> **Work instruction**
Read the lines of the data below and retrieve those with "potential".

Records from a collection:

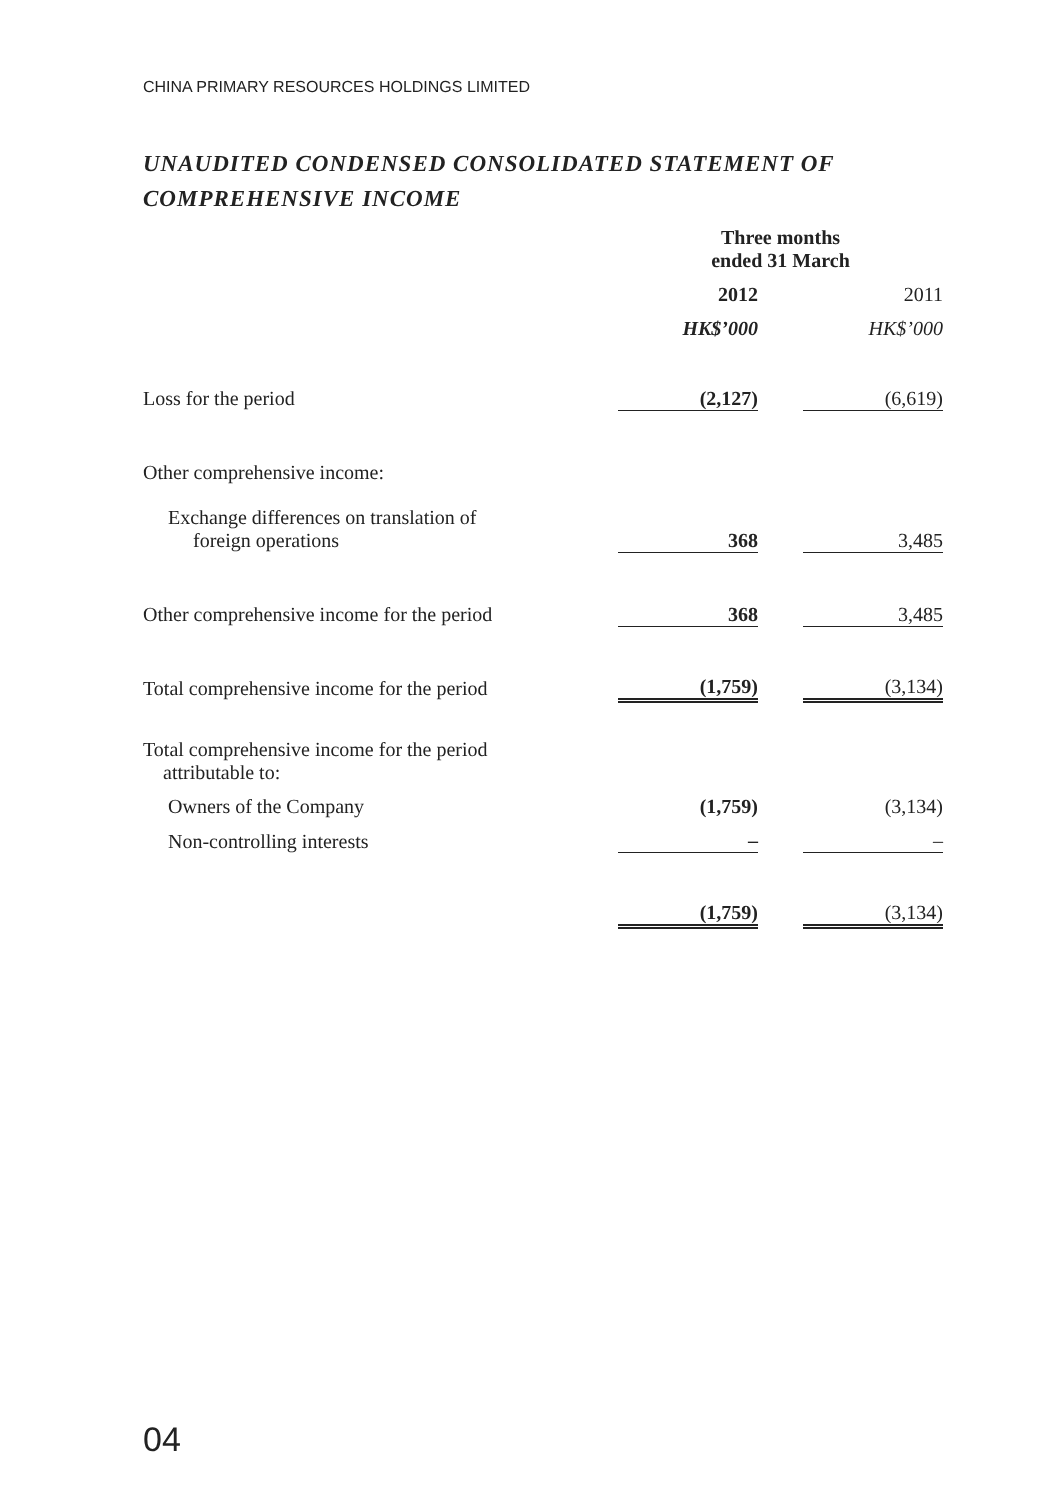CHINA PRIMARY RESOURCES HOLDINGS LIMITED
UNAUDITED CONDENSED CONSOLIDATED STATEMENT OF COMPREHENSIVE INCOME
| | Three months ended 31 March | | |
| | 2012 | | 2011 |
| | HK$’000 | | HK$’000 |
| Loss for the period | (2,127) | | (6,619) |
| Other comprehensive income: | | | |
| Exchange differences on translation of foreign operations | 368 | | 3,485 |
| Other comprehensive income for the period | 368 | | 3,485 |
| Total comprehensive income for the period | (1,759) | | (3,134) |
| Total comprehensive income for the period attributable to: | | | |
| Owners of the Company | (1,759) | | (3,134) |
| Non-controlling interests | – | | – |
| | (1,759) | | (3,134) |
04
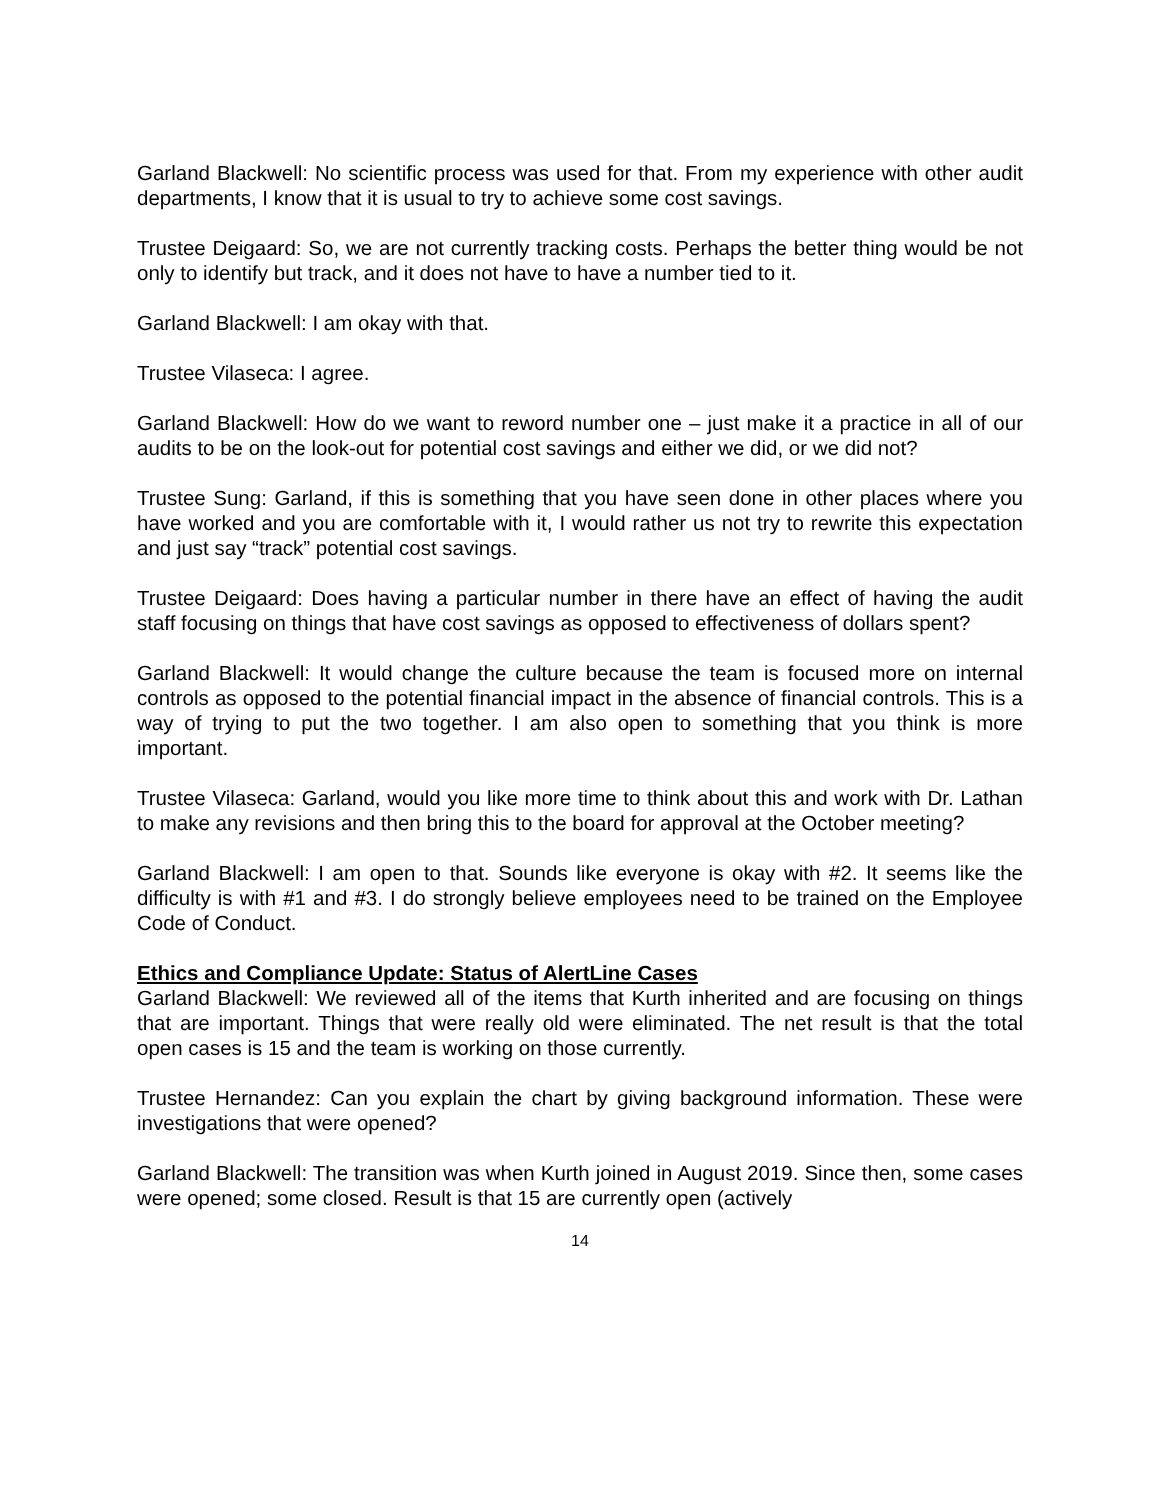Garland Blackwell: No scientific process was used for that. From my experience with other audit departments, I know that it is usual to try to achieve some cost savings.
Trustee Deigaard: So, we are not currently tracking costs. Perhaps the better thing would be not only to identify but track, and it does not have to have a number tied to it.
Garland Blackwell: I am okay with that.
Trustee Vilaseca: I agree.
Garland Blackwell: How do we want to reword number one – just make it a practice in all of our audits to be on the look-out for potential cost savings and either we did, or we did not?
Trustee Sung: Garland, if this is something that you have seen done in other places where you have worked and you are comfortable with it, I would rather us not try to rewrite this expectation and just say “track” potential cost savings.
Trustee Deigaard: Does having a particular number in there have an effect of having the audit staff focusing on things that have cost savings as opposed to effectiveness of dollars spent?
Garland Blackwell: It would change the culture because the team is focused more on internal controls as opposed to the potential financial impact in the absence of financial controls. This is a way of trying to put the two together. I am also open to something that you think is more important.
Trustee Vilaseca: Garland, would you like more time to think about this and work with Dr. Lathan to make any revisions and then bring this to the board for approval at the October meeting?
Garland Blackwell: I am open to that. Sounds like everyone is okay with #2. It seems like the difficulty is with #1 and #3. I do strongly believe employees need to be trained on the Employee Code of Conduct.
Ethics and Compliance Update: Status of AlertLine Cases
Garland Blackwell: We reviewed all of the items that Kurth inherited and are focusing on things that are important. Things that were really old were eliminated. The net result is that the total open cases is 15 and the team is working on those currently.
Trustee Hernandez: Can you explain the chart by giving background information. These were investigations that were opened?
Garland Blackwell: The transition was when Kurth joined in August 2019. Since then, some cases were opened; some closed. Result is that 15 are currently open (actively
14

> **The answer**
Garland Blackwell: How do we want to reword number one – just make it a practice in all of our audits to be on the look-out for potential cost savings and either we did, or we did not?
Trustee Sung: Garland, if this is something that you have seen done in other places where you have worked and you are comfortable with it, I would rather us not try to rewrite this expectation and just say “track” potential cost savings.
Garland Blackwell: It would change the culture because the team is focused more on internal controls as opposed to the potential financial impact in the absence of financial controls. This is a way of trying to put the two together. I am also open to something that you think is more important.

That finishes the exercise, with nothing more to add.